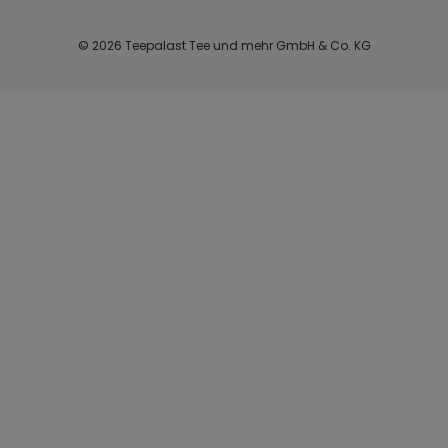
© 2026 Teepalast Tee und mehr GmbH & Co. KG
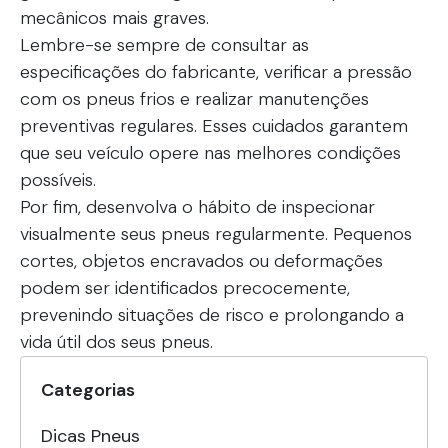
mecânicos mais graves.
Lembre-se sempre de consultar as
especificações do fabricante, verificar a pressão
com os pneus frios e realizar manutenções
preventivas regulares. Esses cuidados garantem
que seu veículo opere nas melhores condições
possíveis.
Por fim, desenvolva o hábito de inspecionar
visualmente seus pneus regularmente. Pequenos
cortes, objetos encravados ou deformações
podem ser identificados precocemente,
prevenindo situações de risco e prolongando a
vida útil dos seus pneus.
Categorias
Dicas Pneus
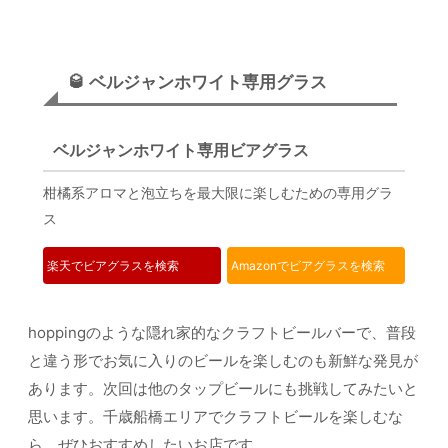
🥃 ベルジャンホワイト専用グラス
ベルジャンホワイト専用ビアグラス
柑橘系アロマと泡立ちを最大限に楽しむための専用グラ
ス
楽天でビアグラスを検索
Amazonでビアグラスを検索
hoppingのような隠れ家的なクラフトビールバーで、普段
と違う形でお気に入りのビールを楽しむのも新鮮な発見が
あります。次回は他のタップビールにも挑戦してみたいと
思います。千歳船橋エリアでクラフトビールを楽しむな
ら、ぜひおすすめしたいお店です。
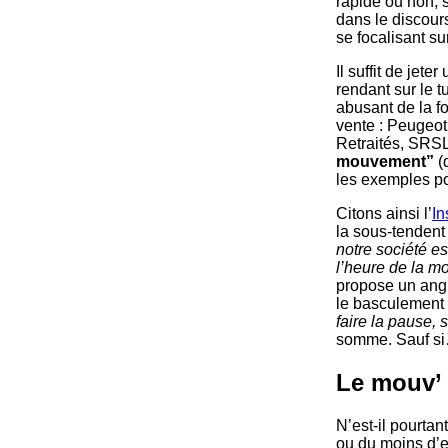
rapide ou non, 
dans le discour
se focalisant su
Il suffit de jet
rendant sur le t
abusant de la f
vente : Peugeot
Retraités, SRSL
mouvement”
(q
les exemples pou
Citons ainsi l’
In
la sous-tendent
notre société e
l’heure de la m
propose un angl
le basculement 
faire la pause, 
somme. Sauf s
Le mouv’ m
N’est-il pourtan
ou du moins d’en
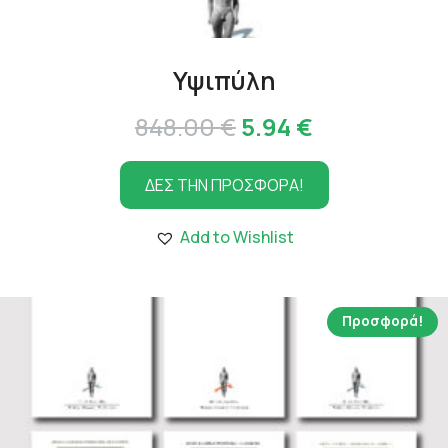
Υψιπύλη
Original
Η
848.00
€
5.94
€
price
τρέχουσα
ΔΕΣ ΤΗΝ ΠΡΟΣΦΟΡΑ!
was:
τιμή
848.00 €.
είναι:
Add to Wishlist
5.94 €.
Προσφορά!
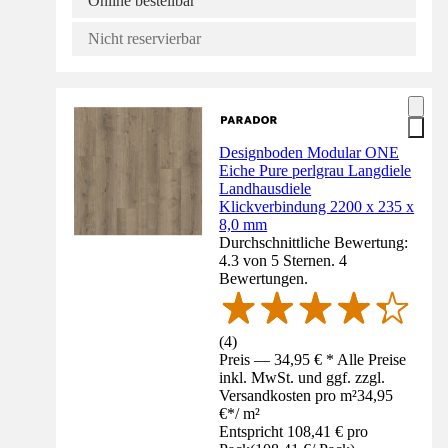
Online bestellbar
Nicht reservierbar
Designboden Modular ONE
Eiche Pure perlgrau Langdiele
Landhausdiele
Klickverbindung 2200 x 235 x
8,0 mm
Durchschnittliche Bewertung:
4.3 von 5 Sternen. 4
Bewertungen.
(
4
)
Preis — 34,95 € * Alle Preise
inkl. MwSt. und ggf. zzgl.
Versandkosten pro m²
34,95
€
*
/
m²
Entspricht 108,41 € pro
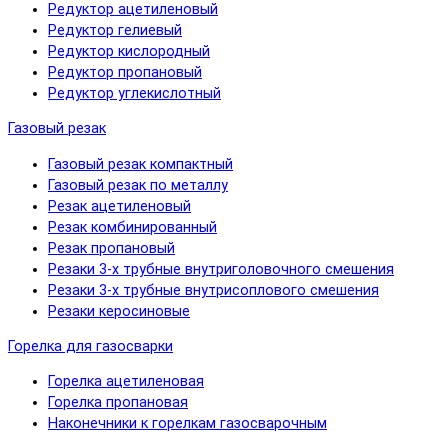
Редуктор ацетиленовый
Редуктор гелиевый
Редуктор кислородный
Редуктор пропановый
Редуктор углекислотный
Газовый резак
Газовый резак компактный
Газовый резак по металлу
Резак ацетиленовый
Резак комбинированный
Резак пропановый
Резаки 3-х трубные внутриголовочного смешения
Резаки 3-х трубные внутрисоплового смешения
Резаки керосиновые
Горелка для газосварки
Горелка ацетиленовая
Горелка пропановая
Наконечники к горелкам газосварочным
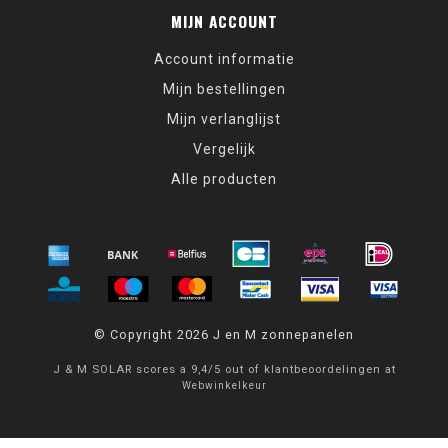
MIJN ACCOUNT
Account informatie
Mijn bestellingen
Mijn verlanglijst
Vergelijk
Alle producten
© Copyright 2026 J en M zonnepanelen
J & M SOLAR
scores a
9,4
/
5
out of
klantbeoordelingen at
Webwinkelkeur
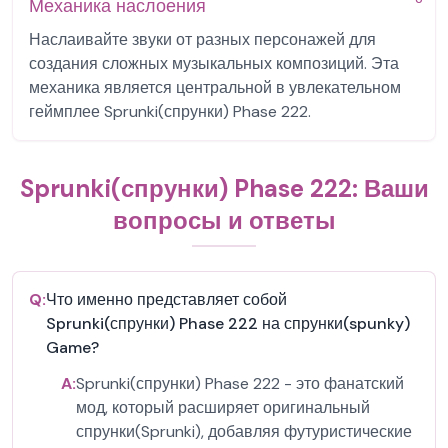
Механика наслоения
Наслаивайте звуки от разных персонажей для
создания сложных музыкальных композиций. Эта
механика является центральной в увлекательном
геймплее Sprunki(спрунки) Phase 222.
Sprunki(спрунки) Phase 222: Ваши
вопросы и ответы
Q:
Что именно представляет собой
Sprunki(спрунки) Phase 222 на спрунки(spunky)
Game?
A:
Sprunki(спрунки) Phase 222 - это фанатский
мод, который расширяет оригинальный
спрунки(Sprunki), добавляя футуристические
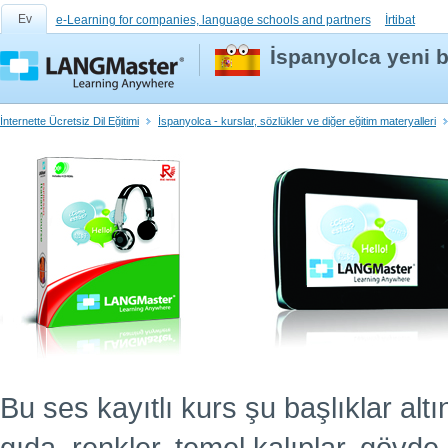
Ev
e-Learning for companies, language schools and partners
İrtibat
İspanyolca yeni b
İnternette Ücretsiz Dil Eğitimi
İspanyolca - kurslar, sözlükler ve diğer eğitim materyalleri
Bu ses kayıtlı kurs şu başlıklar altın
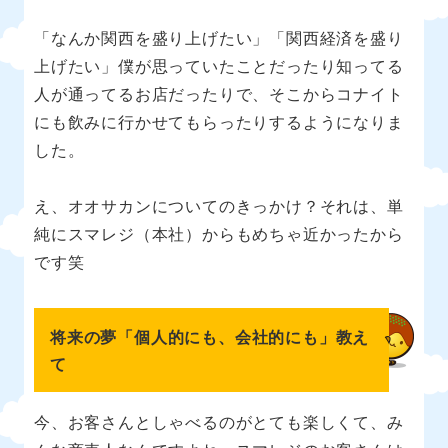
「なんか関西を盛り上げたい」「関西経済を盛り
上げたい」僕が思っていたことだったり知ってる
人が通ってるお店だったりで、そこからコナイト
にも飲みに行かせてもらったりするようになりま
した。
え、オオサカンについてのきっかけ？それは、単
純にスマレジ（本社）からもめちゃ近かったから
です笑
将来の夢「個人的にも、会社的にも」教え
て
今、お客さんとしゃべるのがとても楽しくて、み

> [Work to complete]:
Reproduce, line for line, the text read from every one of the rows above, omitting the pictures from your answer.

> [Output of the task]:
© 2026 Teepalast Tee und mehr GmbH & Co. KG
mecânicos mais graves.
Lembre-se sempre de consultar as
especificações do fabricante, verificar a pressão
com os pneus frios e realizar manutenções
preventivas regulares. Esses cuidados garantem
que seu veículo opere nas melhores condições
possíveis.
Por fim, desenvolva o hábito de inspecionar
visualmente seus pneus regularmente. Pequenos
cortes, objetos encravados ou deformações
podem ser identificados precocemente,
prevenindo situações de risco e prolongando a
vida útil dos seus pneus.
Categorias
Dicas Pneus
🥃 ベルジャンホワイト専用グラス
ベルジャンホワイト専用ビアグラス
柑橘系アロマと泡立ちを最大限に楽しむための専用グラ
ス
楽天でビアグラスを検索
Amazonでビアグラスを検索
hoppingのような隠れ家的なクラフトビールバーで、普段
と違う形でお気に入りのビールを楽しむのも新鮮な発見が
あります。次回は他のタップビールにも挑戦してみたいと
思います。千歳船橋エリアでクラフトビールを楽しむな
ら、ぜひおすすめしたいお店です。
rapide ou non, 
dans le discour
se focalisant su
Il suffit de jet
rendant sur le t
abusant de la f
vente : Peugeot
Retraités, SRSL
mouvement”
(q
les exemples pou
Citons ainsi l’
In
la sous-tendent
notre société e
l’heure de la m
propose un angl
le basculement 
faire la pause, 
somme. Sauf s
Le mouv’ m
N’est-il pourtan
ou du moins d’en
Υψιπύλη
Original
Η
848.00
€
5.94
€
price
τρέχουσα
ΔΕΣ ΤΗΝ ΠΡΟΣΦΟΡΑ!
was:
τιμή
848.00 €.
είναι:
Add to Wishlist
5.94 €.
Προσφορά!
Online bestellbar
Nicht reservierbar
Designboden Modular ONE
Eiche Pure perlgrau Langdiele
Landhausdiele
Klickverbindung 2200 x 235 x
8,0 mm
Durchschnittliche Bewertung:
4.3 von 5 Sternen. 4
Bewertungen.
(
4
)
Preis — 34,95 € * Alle Preise
inkl. MwSt. und ggf. zzgl.
Versandkosten pro m²
34,95
€
*
/
m²
Entspricht 108,41 € pro
Редуктор ацетиленовый
Редуктор гелиевый
Редуктор кислородный
Редуктор пропановый
Редуктор углекислотный
Газовый резак
Газовый резак компактный
Газовый резак по металлу
Резак ацетиленовый
Резак комбинированный
Резак пропановый
Резаки 3-х трубные внутриголовочного смешения
Резаки 3-х трубные внутрисоплового смешения
Резаки керосиновые
Горелка для газосварки
Горелка ацетиленовая
Горелка пропановая
Наконечники к горелкам газосварочным
MIJN ACCOUNT
Account informatie
Mijn bestellingen
Mijn verlanglijst
Vergelijk
Alle producten
© Copyright 2026 J en M zonnepanelen
J & M SOLAR
scores a
9,4
/
5
out of
klantbeoordelingen at
Webwinkelkeur
Механика наслоения
Наслаивайте звуки от разных персонажей для
создания сложных музыкальных композиций. Эта
механика является центральной в увлекательном
геймплее Sprunki(спрунки) Phase 222.
Sprunki(спрунки) Phase 222: Ваши
вопросы и ответы
Q:
Что именно представляет собой
Sprunki(спрунки) Phase 222 на спрунки(spunky)
Game?
A:
Sprunki(спрунки) Phase 222 - это фанатский
мод, который расширяет оригинальный
спрунки(Sprunki), добавляя футуристические
Ev
e-Learning for companies, language schools and partners
İrtibat
İspanyolca yeni b
İnternette Ücretsiz Dil Eğitimi
İspanyolca - kurslar, sözlükler ve diğer eğitim materyalleri
Bu ses kayıtlı kurs şu başlıklar altın
「なんか関西を盛り上げたい」「関西経済を盛り
上げたい」僕が思っていたことだったり知ってる
人が通ってるお店だったりで、そこからコナイト
にも飲みに行かせてもらったりするようになりま
した。
え、オオサカンについてのきっかけ？それは、単
純にスマレジ（本社）からもめちゃ近かったから
です笑
将来の夢「個人的にも、会社的にも」教え
て
今、お客さんとしゃべるのがとても楽しくて、み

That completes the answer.